Source passage -
Unscientific hysteria gave rise to our costly, failed "war on drugs" --- a war that is the shameful source of mass incarceration. The U.S. (aka "Land of the Free") accounts for less than 5% of the world's population, but 25% of its prisoners.

Marijuana is the least dangerous recreational drug --- far less so than many "legal" substances, such as alcohol and tobacco. Multiple studies have also established marijuana's medicinal benefits. Those benefits include a significant reduction in opioid dependence.

At the state level, huge strides have made to eliminate the harsh impact of marijuana prohibition. Forty-four states have legalized its use for medicinal purposes. Eleven of those 44 have legalized recreational use as well.

Marijuana is still classified as illegal on the "flawed, outdated and unscientific" federal drug schedule. However, as Elias observed, an "appropriations rider restricts the [DOJ] from prosecuting medical marijuana usage in states that have legalized it".

Despite the science and the appropriations rider forbidding DOJ medical marijuana prosecutions, Elias reports that, as part of his personal bias against marijuana, Barr misused the DOJ's Antitrust Division to harass marijuana companies, subjecting proposed mergers to onerous scrutiny even though career staff found no reasonable basis for doing so.

The first of those cases involved the merger of two marijuana dispensary companies, MedMen and PharmaCann. As a result of its initial investigation of the reported proposed merger, "career staff examined the transaction," Elias detailed. "They determined that the cannabis industry appeared to be fragmented with many market participants in the states that had legalized the product." There being no competitive concerns, there was no reason to next institute a rarely used "Second Request" investigation.

"Second Request investigations are infrequent", Elias explained, "because they require the companies to respond to burdensome subpoenas...and produce hundreds of thousands or millions of documents."

Instead of accepting seasoned career staff's conclusions about the lack of antitrust concern, Barr "called the Antitrust Division leadership to his office for a meeting entitled 'Marijuana Industry Merger Review'." Ignoring the identical conclusions in a staff memo prepared for that meeting, "Barr ordered the Antitrust Division to issue Second Request subpoenas".

As a result of a "negotiated subpoena compliance", Elias testified, the Division obtained "1.3 million documents from the files of 40 companies. The investigation confirmed that the markets at issue were 'unconcentrated' and closed in September 2019 without any enforcement action." Elias went on to explain that the "merger collapsed, nonetheless, with MedMen citing unexpected delays in obtaining regulatory approval."

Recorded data
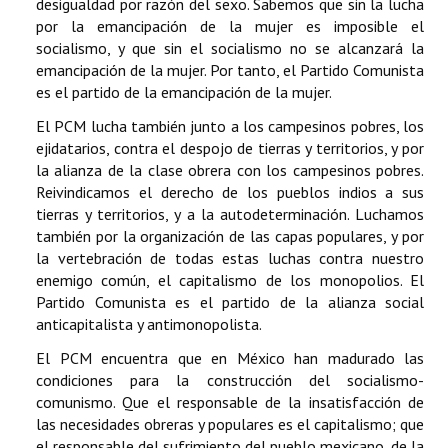
desigualdad por razón del sexo. Sabemos que sin la lucha
por la emancipación de la mujer es imposible el
socialismo, y que sin el socialismo no se alcanzará la
emancipación de la mujer. Por tanto, el Partido Comunista
es el partido de la emancipación de la mujer.
El PCM lucha también junto a los campesinos pobres, los
ejidatarios, contra el despojo de tierras y territorios, y por
la alianza de la clase obrera con los campesinos pobres.
Reivindicamos el derecho de los pueblos indios a sus
tierras y territorios, y a la autodeterminación. Luchamos
también por la organización de las capas populares, y por
la vertebración de todas estas luchas contra nuestro
enemigo común, el capitalismo de los monopolios. El
Partido Comunista es el partido de la alianza social
anticapitalista y antimonopolista.
El PCM encuentra que en México han madurado las
condiciones para la construcción del socialismo-
comunismo. Que el responsable de la insatisfacción de
las necesidades obreras y populares es el capitalismo; que
el responsable del sufrimiento del pueblo mexicano, de la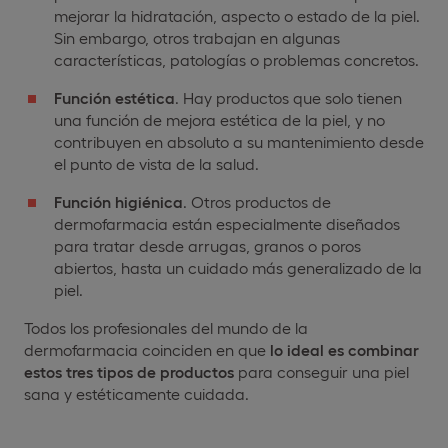
mejorar la hidratación, aspecto o estado de la piel.
Sin embargo, otros trabajan en algunas
características, patologías o problemas concretos.
Función estética
. Hay productos que solo tienen
una función de mejora estética de la piel, y no
contribuyen en absoluto a su mantenimiento desde
el punto de vista de la salud.
Función higiénica
. Otros productos de
dermofarmacia están especialmente diseñados
para tratar desde arrugas, granos o poros
abiertos, hasta un cuidado más generalizado de la
piel.
Todos los profesionales del mundo de la
dermofarmacia coinciden en que
lo ideal es combinar
estos tres tipos de productos
para conseguir una piel
sana y estéticamente cuidada.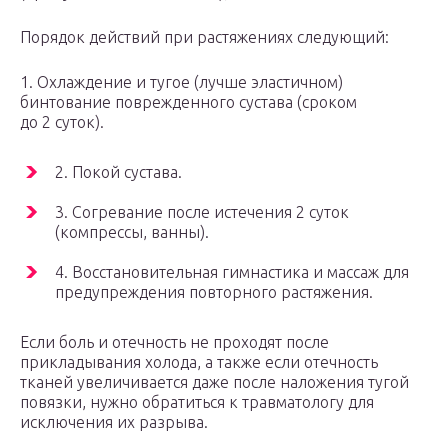
Порядок действий при растяжениях следующий:
1. Охлаждение и тугое (лучше эластичном)
бинтование поврежденного сустава (сроком
до 2 суток).
2. Покой сустава.
3. Согревание после истечения 2 суток
(компрессы, ванны).
4. Восстановительная гимнастика и массаж для
предупреждения повторного растяжения.
Если боль и отечность не проходят после
прикладывания холода, а также если отечность
тканей увеличивается даже после наложения тугой
повязки, нужно обратиться к травматологу для
исключения их разрыва.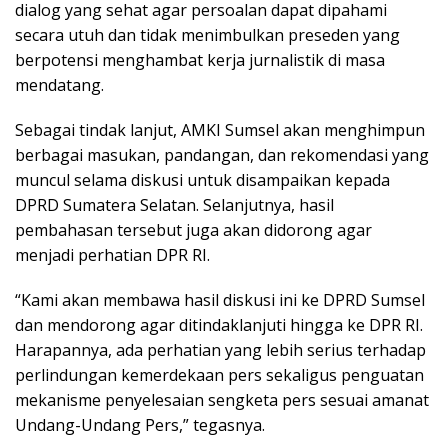
dialog yang sehat agar persoalan dapat dipahami
secara utuh dan tidak menimbulkan preseden yang
berpotensi menghambat kerja jurnalistik di masa
mendatang.
Sebagai tindak lanjut, AMKI Sumsel akan menghimpun
berbagai masukan, pandangan, dan rekomendasi yang
muncul selama diskusi untuk disampaikan kepada
DPRD Sumatera Selatan. Selanjutnya, hasil
pembahasan tersebut juga akan didorong agar
menjadi perhatian DPR RI.
“Kami akan membawa hasil diskusi ini ke DPRD Sumsel
dan mendorong agar ditindaklanjuti hingga ke DPR RI.
Harapannya, ada perhatian yang lebih serius terhadap
perlindungan kemerdekaan pers sekaligus penguatan
mekanisme penyelesaian sengketa pers sesuai amanat
Undang-Undang Pers,” tegasnya.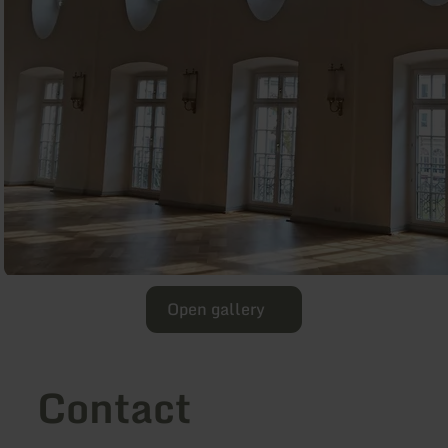
Open gallery
Contact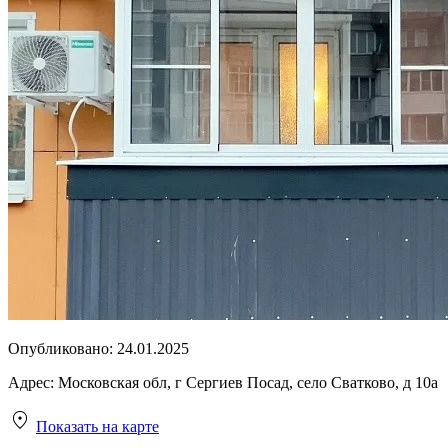
Опубликовано:
24.01.2025
Адрес:
Московская обл, г Сергиев Посад, село Сватково, д 10а
Показать на карте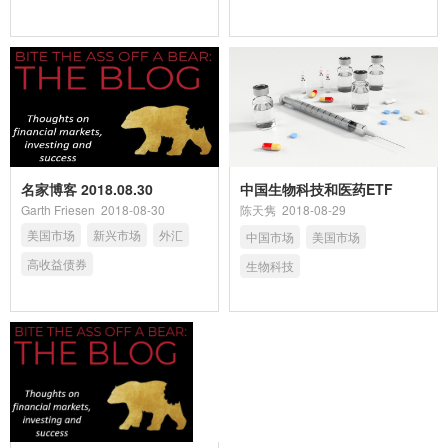
名家博客 2018.08.30
中国生物科技和医药ETF
Garth Friesen
2018-08-30
陈天隽
2018-08-29
美国市场
新兴市场
外汇
中国市场
美国市场
高收益债券
生物科技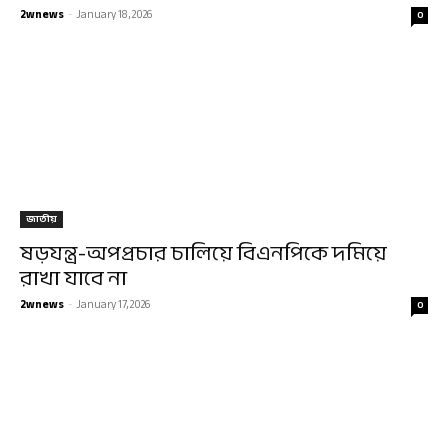
2wnews
-
January 18, 2026
0
জাতীয়
ষড়যন্ত্র-অপপ্রচার চালিয়ে বিএন‌পিকে দ‌মিয়ে
রাখা যাবে না
2wnews
-
January 17, 2026
0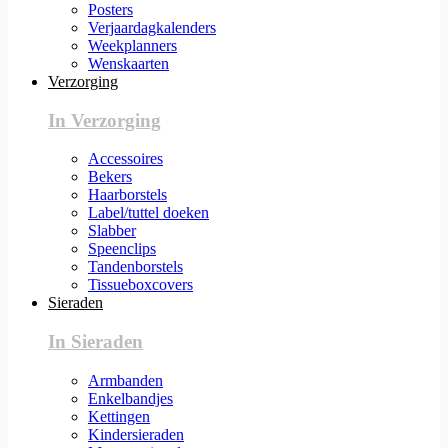
Posters
Verjaardagkalenders
Weekplanners
Wenskaarten
Verzorging
In Verzorging
Accessoires
Bekers
Haarborstels
Label/tuttel doeken
Slabber
Speenclips
Tandenborstels
Tissueboxcovers
Sieraden
In Sieraden
Armbanden
Enkelbandjes
Kettingen
Kindersieraden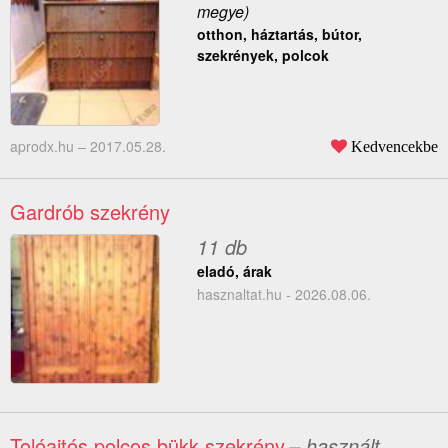
megye)
otthon, háztartás, bútor,
szekrények, polcok
aprodx.hu –
2017.05.28.
Kedvencekbe
Gardrób szekrény
11 db
eladó, árak
hasznaltat.hu - 2026.08.06.
Tolóajtós polcos bükk szekrény
– használt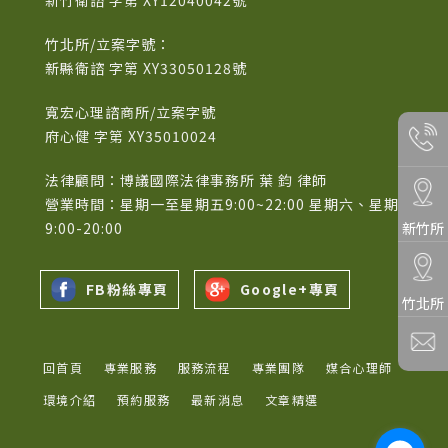
竹北所/立案字號：
新縣衛諮 字第 XY33050128號
寬宏心理諮商所/立案字號
府心健 字第 XY35010024
法律顧問：博議國際法律事務所 葉 鈞 律師
營業時間：星期一至星期五9:00~22:00 星期六、星期日
9:00-20:00
新竹所
FB粉絲專頁
Google+專頁
竹北所
回首頁
專業服務
服務流程
專業團隊
媒合心理師
環境介紹
預約服務
最新消息
文章精選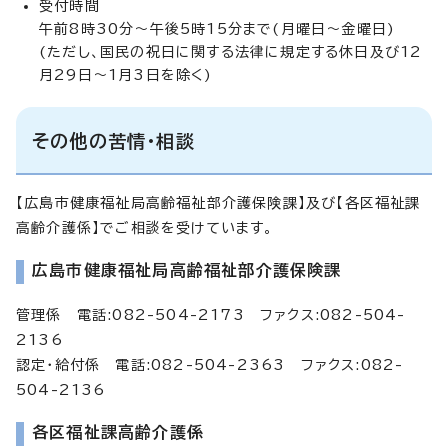
受付時間
午前8時30分～午後5時15分まで(月曜日～金曜日)
(ただし、国民の祝日に関する法律に規定する休日及び12
月29日～1月3日を除く)
その他の苦情・相談
【広島市健康福祉局高齢福祉部介護保険課】及び【各区福祉課
高齢介護係】でご相談を受けています。
広島市健康福祉局高齢福祉部介護保険課
管理係 電話:082-504-2173 ファクス:082-504-
2136
認定・給付係 電話:082-504-2363 ファクス:082-
504-2136
各区福祉課高齢介護係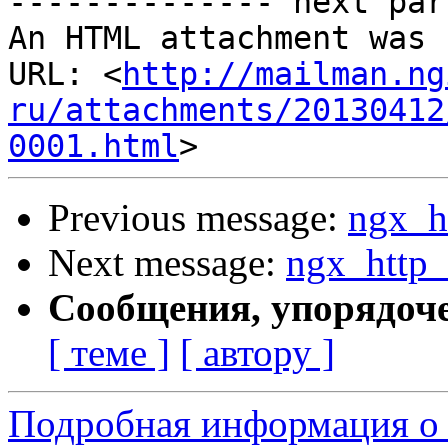
-------------- next par
An HTML attachment was 
URL: <
http://mailman.ng
ru/attachments/20130412
0001.html
Previous message:
ngx_h
Next message:
ngx_http_
Сообщения, упорядоч
[ теме ]
[ автору ]
Подробная информация о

Task - Reproduce the passage on marijuana prohibition word for word, from "Marijuana is the" to "use as well.". Rely only on the text about marijuana prohibition and the Justice Department.

Response for this exercise -
Marijuana is the least dangerous recreational drug --- far less so than many "legal" substances, such as alcohol and tobacco. Multiple studies have also established marijuana's medicinal benefits. Those benefits include a significant reduction in opioid dependence.

At the state level, huge strides have made to eliminate the harsh impact of marijuana prohibition. Forty-four states have legalized its use for medicinal purposes. Eleven of those 44 have legalized recreational use as well.